I'd be very very hesitant to trust studies like this. It's very easy to mess up these benchmarks.
See for example this recent paper where AI managed to beat radiologists on interpreting x-rays... when the AI didn't even have access to the x-rays: https://arxiv.org/pdf/2603.21687 (on a pre existing "large scale visual question answering benchmark for generalist chest x-ray understanding" that wasn't intentionally messed up).
And in interpreting x-ray's human radiologists actually do just look at the x-rays. In the context the article is discussing the human doctors don't just look at the notes to diagnose the ER patient. You're asking them to perform a task that isn't necessary, that they aren't experienced in, or trained in, and then saying "the AI outperforms them". Even if the notes aren't accidentally giving away the answer through some weird side channel, that's not that surprising.
Which isn't to say that I think the study is either definitely wrong, or intentionally deceptive. Just that I wouldn't draw strong conclusions from a single study here.
When you read through the article it shows that the gap between doctors and LLMs actually disappeared (in terms of statistical significance) once both were allowed to read the full case notes.
The headline is quoting a number based on guessed diagnoses from nurse's notes. The LLM was happier to take guesses from the selected case studies than the doctors is my guess.
Interestingly, this recent study using ChatGPT Health gave quite a different outcome (https://www.nature.com/articles/s41591-026-04297-7). Here it was wrong about emergency triage 50% of the time.
I think it's plausible since doctors tend to have human cognitive biases and miss things. People tend to fixate on patterns they're most familiar with.
I haven't finished reading the linked paper, but I'm intrigued by the assumption that the results show illusion or mirage results when not giving access to the x-rays.
It seems like a very reasonable take away, but it skips the other one. Do x-rays make results less accurate?
I think AI can be useful in any kind of context interpretation, but not make a decision.
Could be running in the background on patient data and message the doctor "I see X in the diagnostic, have you ruled out Y, as it fits for reasons a, b, c?"
I like my coding agents the same way, inform me during review on things that I've missed. Instead of having me comb through what it generates on a first pass.
These type of experiments are bound to have biases depending on who is doing it and who is funding it. The experiment is being funded for a particular reason itself to move the narrative in a desired direction. This is probably a good reason to have government funded research in these type of sensitive areas.
Weird that this is the case and a new study.
but those kind of x-ray models are already activly used. They are not used though as a only and final diagnosis. Its more like peer review and priorization like check this image first because it seems most critical today.
hallucination on steroids, wow. I had to read through the abstract to believe it:
"In the most extreme case, our model achieved the top rank on a standard chest Xray question-answering benchmark without access to any images."
I think the bigger takeaway here is that 50% of the time doctors will miss what you have.
I'm even more concerned that current models are not trained to say no, or to even recognize most failure modes.
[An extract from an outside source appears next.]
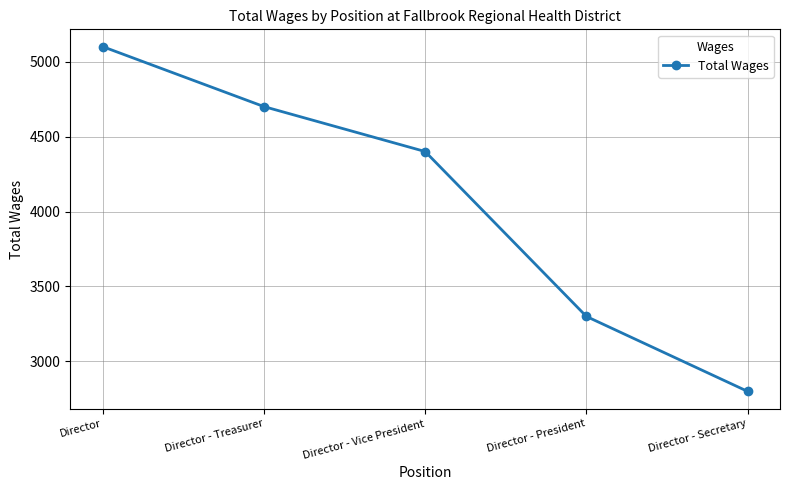

How many values are below 4400?

2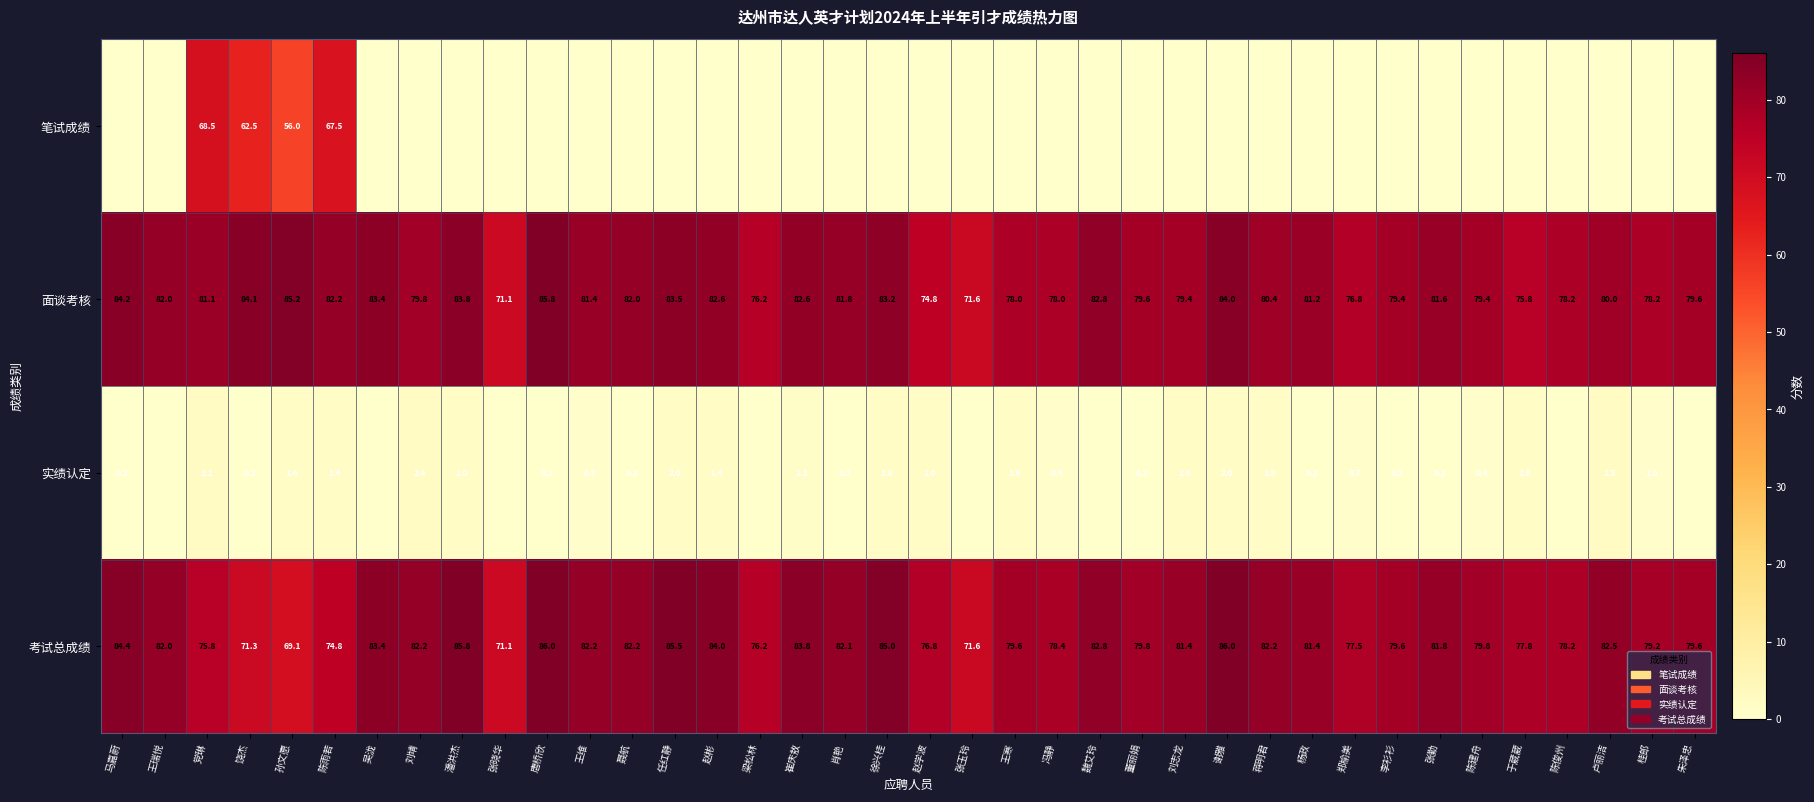

Is the value of 面谈考核 at 赵彬 greater than the value of 笔试成绩 at 饶杰?

Yes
"Is there a potential cancer in this X-Ray" may produce a "possibly" just because that's how the model is trained to answer: always agree with the user, always provide an answer.
Oh, and don't forget that "Is there a potential cancer in this X-Ray" and "Are there any potential problems in this X-Ray" are two completely different prompts that will lead to wildly different answers.
I agree with you on this specific study, however, I can't really wrap my head about the fact that doctors will be better than AI models on the long-run. After all, medicine is all about knowledge, experience and intelligence (maybe "pattern recognition"), all those, we must assume that the best AI models (especially ones focusing solely in the medical field) would largely beat large majority of humans (aka doctors), if we already have this assumption for software engineers, we should have it for this field as well, and let's be realistic, each time I've seen a doc the last few months (and ER twice), each time they were using ChatGPT btw (not kidding, it chocked me).
So I’m genuinely curious:
What is the specific capability (or combination of capabilities) that people believe will remain permanently (or at least for decades) where a top medical AI cannot match or exceed the performance of a good human doctor? Let's put liability and ethics aside, let's be purely objective about it.